*What you need to do*:
Go through the entries below and pick out every line with "tekniker".

*Information shown*:
# # # #
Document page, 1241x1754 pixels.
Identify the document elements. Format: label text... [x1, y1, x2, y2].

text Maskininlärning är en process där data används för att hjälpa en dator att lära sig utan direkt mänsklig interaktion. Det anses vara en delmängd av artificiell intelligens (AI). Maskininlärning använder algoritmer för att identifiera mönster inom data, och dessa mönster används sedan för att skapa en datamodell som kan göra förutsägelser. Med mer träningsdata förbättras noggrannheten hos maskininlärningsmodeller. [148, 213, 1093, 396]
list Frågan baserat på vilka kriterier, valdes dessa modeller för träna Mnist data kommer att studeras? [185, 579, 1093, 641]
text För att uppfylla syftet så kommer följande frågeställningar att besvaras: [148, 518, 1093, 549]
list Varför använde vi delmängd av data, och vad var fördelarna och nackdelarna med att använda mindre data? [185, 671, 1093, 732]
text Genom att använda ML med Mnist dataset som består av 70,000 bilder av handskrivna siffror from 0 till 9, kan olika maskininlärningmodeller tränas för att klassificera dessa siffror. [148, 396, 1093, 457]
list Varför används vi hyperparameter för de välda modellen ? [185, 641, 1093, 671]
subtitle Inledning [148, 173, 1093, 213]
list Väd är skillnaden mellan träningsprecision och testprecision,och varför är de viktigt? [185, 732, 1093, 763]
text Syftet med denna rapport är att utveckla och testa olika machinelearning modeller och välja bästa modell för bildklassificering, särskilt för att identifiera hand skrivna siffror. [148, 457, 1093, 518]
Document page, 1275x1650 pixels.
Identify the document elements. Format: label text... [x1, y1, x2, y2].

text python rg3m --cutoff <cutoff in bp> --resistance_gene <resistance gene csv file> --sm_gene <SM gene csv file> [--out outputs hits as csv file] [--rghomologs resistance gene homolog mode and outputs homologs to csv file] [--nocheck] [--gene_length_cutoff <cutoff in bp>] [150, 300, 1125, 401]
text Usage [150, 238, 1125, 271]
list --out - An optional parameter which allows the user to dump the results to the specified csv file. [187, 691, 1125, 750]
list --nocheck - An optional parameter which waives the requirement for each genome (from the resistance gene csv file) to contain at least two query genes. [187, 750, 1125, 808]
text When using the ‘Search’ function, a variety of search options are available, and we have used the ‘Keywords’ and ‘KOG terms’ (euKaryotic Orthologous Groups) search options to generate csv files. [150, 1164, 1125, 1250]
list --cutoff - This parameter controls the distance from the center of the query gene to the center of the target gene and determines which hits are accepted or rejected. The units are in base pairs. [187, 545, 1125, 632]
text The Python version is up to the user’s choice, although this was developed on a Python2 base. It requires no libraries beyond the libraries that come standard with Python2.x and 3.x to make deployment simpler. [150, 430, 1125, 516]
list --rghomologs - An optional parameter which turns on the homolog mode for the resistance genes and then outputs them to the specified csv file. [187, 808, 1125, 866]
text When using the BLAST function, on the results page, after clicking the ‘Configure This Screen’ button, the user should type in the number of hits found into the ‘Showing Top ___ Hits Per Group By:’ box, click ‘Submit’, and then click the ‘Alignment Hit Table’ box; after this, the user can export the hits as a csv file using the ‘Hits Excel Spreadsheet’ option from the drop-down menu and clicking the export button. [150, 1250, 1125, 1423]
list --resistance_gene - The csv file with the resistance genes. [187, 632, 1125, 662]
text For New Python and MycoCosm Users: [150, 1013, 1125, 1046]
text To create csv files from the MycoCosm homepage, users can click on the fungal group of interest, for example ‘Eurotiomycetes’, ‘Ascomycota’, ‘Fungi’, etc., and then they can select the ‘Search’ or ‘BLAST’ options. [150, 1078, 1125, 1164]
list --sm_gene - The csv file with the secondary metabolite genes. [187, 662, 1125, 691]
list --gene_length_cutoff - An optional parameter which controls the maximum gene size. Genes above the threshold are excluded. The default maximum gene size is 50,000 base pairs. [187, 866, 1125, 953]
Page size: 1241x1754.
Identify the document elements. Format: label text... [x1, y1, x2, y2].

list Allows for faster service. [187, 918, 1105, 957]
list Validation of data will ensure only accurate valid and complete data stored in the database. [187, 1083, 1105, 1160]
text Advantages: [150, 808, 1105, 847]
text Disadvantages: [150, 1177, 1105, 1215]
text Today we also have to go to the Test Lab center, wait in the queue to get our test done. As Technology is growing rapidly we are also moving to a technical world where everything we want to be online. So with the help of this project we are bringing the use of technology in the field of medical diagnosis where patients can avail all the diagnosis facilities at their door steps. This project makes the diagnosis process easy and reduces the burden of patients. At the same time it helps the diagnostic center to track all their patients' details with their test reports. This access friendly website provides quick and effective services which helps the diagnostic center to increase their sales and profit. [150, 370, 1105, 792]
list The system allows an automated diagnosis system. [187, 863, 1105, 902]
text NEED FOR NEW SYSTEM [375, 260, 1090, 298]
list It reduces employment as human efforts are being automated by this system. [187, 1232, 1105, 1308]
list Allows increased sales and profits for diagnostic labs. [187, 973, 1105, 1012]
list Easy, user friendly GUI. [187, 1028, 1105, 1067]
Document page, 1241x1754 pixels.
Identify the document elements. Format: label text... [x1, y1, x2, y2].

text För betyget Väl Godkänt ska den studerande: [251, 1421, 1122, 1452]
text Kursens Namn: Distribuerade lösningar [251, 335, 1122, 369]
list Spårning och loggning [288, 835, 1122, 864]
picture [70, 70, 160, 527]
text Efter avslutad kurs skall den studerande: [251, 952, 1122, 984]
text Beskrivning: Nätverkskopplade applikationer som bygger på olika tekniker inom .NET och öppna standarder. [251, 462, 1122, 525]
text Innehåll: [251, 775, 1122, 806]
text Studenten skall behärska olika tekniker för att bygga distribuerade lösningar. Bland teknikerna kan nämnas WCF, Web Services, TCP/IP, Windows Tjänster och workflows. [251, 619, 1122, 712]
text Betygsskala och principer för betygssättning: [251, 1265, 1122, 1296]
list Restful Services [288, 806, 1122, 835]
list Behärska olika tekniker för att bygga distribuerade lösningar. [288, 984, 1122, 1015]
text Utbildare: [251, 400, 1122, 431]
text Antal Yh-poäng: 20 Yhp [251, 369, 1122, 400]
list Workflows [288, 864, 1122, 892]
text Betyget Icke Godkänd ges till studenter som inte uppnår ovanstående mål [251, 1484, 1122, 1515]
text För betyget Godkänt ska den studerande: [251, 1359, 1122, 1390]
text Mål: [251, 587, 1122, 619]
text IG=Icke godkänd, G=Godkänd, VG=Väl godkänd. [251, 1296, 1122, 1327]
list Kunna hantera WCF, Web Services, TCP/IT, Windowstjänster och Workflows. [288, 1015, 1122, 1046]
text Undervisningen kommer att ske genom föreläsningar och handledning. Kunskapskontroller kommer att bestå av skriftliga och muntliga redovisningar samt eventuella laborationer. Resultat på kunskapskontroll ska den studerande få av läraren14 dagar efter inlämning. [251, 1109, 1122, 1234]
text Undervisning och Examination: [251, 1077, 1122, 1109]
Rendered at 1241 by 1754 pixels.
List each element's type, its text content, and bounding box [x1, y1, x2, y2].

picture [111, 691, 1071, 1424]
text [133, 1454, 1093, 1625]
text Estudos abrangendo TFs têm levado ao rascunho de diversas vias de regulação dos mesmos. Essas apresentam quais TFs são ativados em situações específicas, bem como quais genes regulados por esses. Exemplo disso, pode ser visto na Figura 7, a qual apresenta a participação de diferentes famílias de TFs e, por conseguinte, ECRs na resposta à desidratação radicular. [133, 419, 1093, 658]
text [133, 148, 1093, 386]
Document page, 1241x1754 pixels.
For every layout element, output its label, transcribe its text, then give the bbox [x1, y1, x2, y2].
# # # #
*Exercise solution*:
text Beskrivning: Nätverkskopplade applikationer som bygger på olika tekniker inom .NET och öppna standarder. [251, 462, 1122, 525]
text Studenten skall behärska olika tekniker för att bygga distribuerade lösningar. Bland teknikerna kan nämnas WCF, Web Services, TCP/IP, Windows Tjänster och workflows. [251, 619, 1122, 712]
list Behärska olika tekniker för att bygga distribuerade lösningar. [288, 984, 1122, 1015]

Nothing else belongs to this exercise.